Disappointed may I ask how long ago you had your experiences and where? About 30 years ago in North Wales I had someone pretend not to understand me speaking Welsh and as I said I am a south Walian first language speaker with a West Walian accent despite growing up in Cardiff. It’s not an anti English thing, it’s an anti outsider/incomes thing and you get that in rural communities everywhere. There are arseholes everywhere.

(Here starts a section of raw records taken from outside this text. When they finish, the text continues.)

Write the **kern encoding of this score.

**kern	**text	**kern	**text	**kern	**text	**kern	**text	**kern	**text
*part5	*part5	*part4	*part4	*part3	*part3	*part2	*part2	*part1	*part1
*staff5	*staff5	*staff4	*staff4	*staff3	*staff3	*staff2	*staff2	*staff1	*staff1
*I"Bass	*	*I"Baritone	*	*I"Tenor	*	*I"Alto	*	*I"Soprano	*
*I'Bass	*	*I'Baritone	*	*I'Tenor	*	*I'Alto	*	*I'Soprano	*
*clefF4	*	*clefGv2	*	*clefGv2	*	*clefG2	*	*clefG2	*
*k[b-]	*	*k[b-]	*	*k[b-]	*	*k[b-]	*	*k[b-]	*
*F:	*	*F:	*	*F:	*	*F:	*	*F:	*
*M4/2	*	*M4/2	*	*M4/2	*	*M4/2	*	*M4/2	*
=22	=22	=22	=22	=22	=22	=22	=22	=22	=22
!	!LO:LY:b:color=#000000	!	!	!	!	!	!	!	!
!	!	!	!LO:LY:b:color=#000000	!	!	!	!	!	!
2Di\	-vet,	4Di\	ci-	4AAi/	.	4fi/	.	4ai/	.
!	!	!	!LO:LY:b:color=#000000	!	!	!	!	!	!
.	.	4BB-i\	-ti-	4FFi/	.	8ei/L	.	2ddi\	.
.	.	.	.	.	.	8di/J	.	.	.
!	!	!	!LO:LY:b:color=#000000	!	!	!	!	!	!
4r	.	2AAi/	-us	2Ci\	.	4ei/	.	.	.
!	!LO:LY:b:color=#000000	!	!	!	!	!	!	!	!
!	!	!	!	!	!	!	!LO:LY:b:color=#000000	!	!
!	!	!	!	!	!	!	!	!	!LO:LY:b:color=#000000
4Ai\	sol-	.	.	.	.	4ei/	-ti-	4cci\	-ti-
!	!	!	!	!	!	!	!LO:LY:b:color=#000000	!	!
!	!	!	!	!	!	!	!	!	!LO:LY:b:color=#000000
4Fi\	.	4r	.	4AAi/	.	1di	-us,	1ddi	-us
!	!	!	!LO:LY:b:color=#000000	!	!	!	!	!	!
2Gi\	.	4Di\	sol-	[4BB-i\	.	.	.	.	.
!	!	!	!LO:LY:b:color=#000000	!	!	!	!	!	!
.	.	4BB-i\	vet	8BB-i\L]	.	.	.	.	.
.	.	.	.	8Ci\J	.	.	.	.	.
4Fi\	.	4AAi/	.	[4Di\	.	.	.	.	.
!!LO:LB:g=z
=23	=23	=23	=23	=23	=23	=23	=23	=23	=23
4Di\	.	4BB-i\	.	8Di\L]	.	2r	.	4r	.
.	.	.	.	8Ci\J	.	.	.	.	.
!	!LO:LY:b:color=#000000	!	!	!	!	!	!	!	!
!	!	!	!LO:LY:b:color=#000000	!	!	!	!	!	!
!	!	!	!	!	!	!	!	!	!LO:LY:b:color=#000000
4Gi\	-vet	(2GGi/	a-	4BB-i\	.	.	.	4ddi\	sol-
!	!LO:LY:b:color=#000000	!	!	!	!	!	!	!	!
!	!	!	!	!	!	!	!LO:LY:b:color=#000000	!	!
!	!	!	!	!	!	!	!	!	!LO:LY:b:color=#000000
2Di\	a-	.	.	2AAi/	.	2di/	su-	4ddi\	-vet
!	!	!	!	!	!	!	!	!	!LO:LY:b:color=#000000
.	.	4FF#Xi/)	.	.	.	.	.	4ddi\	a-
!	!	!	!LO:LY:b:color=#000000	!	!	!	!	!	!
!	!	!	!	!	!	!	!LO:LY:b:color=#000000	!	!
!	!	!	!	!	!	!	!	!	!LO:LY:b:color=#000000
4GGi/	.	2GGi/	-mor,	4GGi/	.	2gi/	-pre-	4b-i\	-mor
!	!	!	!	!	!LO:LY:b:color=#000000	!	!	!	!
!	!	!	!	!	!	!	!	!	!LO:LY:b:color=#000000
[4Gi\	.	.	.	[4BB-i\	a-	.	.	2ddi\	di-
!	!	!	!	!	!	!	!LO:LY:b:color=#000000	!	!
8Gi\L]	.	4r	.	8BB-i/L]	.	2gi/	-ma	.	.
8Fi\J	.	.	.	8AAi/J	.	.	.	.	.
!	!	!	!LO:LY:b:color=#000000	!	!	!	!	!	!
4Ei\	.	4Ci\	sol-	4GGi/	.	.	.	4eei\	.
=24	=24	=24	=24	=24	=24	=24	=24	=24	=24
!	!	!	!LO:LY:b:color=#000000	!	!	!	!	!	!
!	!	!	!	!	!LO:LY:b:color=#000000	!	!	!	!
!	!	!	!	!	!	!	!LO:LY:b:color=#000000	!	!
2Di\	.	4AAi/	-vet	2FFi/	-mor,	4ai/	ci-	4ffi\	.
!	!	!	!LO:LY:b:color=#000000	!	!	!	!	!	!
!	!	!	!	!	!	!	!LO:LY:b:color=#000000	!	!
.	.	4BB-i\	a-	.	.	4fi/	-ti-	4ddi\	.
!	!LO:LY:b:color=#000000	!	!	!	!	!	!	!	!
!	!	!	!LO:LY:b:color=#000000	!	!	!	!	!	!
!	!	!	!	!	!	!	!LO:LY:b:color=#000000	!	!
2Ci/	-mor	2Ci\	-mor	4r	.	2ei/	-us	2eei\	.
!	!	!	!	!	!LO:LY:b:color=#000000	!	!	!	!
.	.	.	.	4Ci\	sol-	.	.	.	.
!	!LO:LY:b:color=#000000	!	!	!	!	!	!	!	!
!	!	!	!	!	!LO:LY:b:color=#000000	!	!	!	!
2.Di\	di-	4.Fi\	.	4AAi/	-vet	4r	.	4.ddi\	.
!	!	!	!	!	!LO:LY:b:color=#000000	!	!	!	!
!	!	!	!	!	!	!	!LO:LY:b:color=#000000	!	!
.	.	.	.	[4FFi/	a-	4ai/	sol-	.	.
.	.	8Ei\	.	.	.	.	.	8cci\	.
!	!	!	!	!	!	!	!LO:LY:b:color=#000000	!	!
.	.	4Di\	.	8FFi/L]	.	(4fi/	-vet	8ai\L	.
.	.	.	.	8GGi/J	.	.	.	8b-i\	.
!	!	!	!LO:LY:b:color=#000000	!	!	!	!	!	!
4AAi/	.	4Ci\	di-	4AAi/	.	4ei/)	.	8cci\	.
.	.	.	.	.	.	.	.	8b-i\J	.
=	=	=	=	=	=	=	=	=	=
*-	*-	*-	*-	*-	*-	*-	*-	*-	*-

Slimtimeagain · 15/11/2018 08:05

seren you just keep making fantastic points, thank you!
I think what's upsetting me the most is that one or two posters have had bad experiences of what I would call bullying, not getting along with people, and are now portraying the whole country as the same. The same poster could have moved to a small town up north or a village down south and experienced the same, you never know. I am from Bristol and an area called someone was looking for somewhere to rent in an area called bedminster. The locals call it Bemmie but some call it Bedmo. She asked on a local group and used the word Bedmo and she was attacked massively because 'we don't use Bemmie' and 'all these outsiders coming in and not even using the right lingo' it got quite nasty. How was she to know? Should we never integrate communities ? It happens EVERYWHERE.

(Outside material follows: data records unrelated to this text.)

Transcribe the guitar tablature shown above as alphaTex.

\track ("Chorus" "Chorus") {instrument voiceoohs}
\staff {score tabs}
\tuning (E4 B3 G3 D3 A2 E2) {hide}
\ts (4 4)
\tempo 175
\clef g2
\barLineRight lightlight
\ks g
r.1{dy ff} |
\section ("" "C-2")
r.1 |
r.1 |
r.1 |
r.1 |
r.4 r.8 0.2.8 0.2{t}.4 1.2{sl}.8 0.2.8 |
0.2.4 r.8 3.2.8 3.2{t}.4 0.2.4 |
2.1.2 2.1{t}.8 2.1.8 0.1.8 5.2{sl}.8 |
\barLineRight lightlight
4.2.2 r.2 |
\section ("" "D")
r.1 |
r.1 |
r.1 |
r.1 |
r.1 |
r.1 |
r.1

What I don't like at all is the clear attitude that Welsh people shouldn't speak Welsh in their own country. What a sad attitude. And I know I've said it already, but you've really hurt me about that.

Slimtimeagain · 15/11/2018 08:07

Sorry when I say I am from Bristol, I mean I live here now. I am originally from Wales.

Also I made a mistake in a sentence. It should say 'and someone was looking for somewhere to rent in an area called bedminster'

Rachelover40 · 15/11/2018 08:14

I lived in Cardiff for six months but was glad to get back to London area.

Rachelover40 · 15/11/2018 10:47

PS: Cowbridge and Whitchurch are quite nice areas if you are determined to live there.

Didiusfalco · 15/11/2018 11:28

@AutoFillUsername please come back and tell us how you got on in Cardiff Smile

WYP2018 · 15/11/2018 11:56

Interesting thread. My office moved from Holborn to Newport a few years ago. There were some staff who moved their families and settled well, some who left their families in London and went home at the weekend, and then some who lived in Bristol as they didn’t want to put their children through the abject horror of a Welsh GCSE. The attitudes of the Bristol dwellers was racist at times, in my opinion.

Not everybody will cope moving from a world city to a smaller one. It doesn’t mean it’s a bad place. I enjoy visiting London (which is only 2 hours from Cardiff, by the way, it’s not on a different planet) but I would be devastated if I had to live there. Good luck OP, hope you come to a decision that you’re happy with as a family.

Violinboymum · 16/11/2018 14:31

How did it go OP?

CottonSock · 16/11/2018 14:45

@SerenDippitty I am almost certain that most non Welsh speaking people in Cardiff don't realise they are hearing Welsh all the time. I admit I didn't until I started learning. Now I hear it, because I can recognise it. I hear dozens of other languages also, but couldn't tell if there were polish or Bulgarian for example

QuestionableMouse · 16/11/2018 14:55

I'm late in I know but @lizzie1970a I've lived in many parts of the UK and seen those attitudes. Just the same as I've not seen them. It's the people, not the area.